Exclude the images and transcribe the entries below precisely.

**** Study material

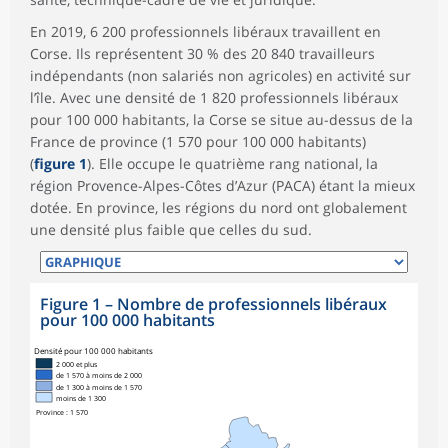
En 2019, 6 200 professionnels libéraux travaillent en
Corse. Ils représentent 30 % des 20 840 travailleurs
indépendants (non salariés non agricoles) en activité sur
l’île. Avec une densité de 1 820 professionnels libéraux
pour 100 000 habitants, la Corse se situe au-dessus de la
France de province (1 570 pour 100 000 habitants)
(
figure 1
). Elle occupe le quatrième rang national, la
région Provence-Alpes-Côtes d’Azur (PACA) étant la mieux
dotée. En province, les régions du nord ont globalement
une densité plus faible que celles du sud.
Figure 1
–
Nombre de professionnels libéraux
pour 100 000 habitants
Densité pour 100 000 habitants
2 000 et plus
de 1 570 à moins de 2 000
de 1 300 à moins de 1 570
moins de 1 300
Province : 1 570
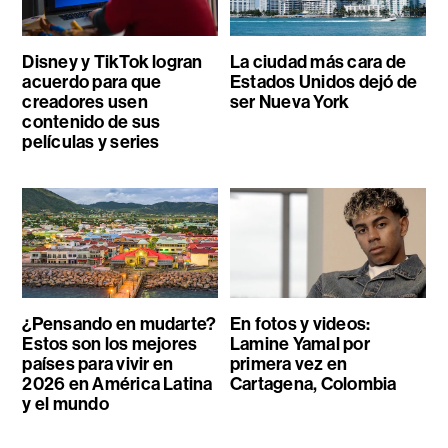
Disney y TikTok logran
La ciudad más cara de
acuerdo para que
Estados Unidos dejó de
creadores usen
ser Nueva York
contenido de sus
películas y series
¿Pensando en mudarte?
En fotos y videos:
Estos son los mejores
Lamine Yamal por
países para vivir en
primera vez en
2026 en América Latina
Cartagena, Colombia
y el mundo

********

_Answer area_
En 2019, 6 200 professionnels libéraux travaillent en
Corse. Ils représentent 30 % des 20 840 travailleurs
indépendants (non salariés non agricoles) en activité sur
l’île. Avec une densité de 1 820 professionnels libéraux
pour 100 000 habitants, la Corse se situe au-dessus de la
France de province (1 570 pour 100 000 habitants)
(
figure 1
). Elle occupe le quatrième rang national, la
région Provence-Alpes-Côtes d’Azur (PACA) étant la mieux
dotée. En province, les régions du nord ont globalement
une densité plus faible que celles du sud.
Figure 1
–
Nombre de professionnels libéraux
pour 100 000 habitants
Densité pour 100 000 habitants
2 000 et plus
de 1 570 à moins de 2 000
de 1 300 à moins de 1 570
moins de 1 300
Province : 1 570
Disney y TikTok logran
La ciudad más cara de
acuerdo para que
Estados Unidos dejó de
creadores usen
ser Nueva York
contenido de sus
películas y series
¿Pensando en mudarte?
En fotos y videos:
Estos son los mejores
Lamine Yamal por
países para vivir en
primera vez en
2026 en América Latina
Cartagena, Colombia
y el mundo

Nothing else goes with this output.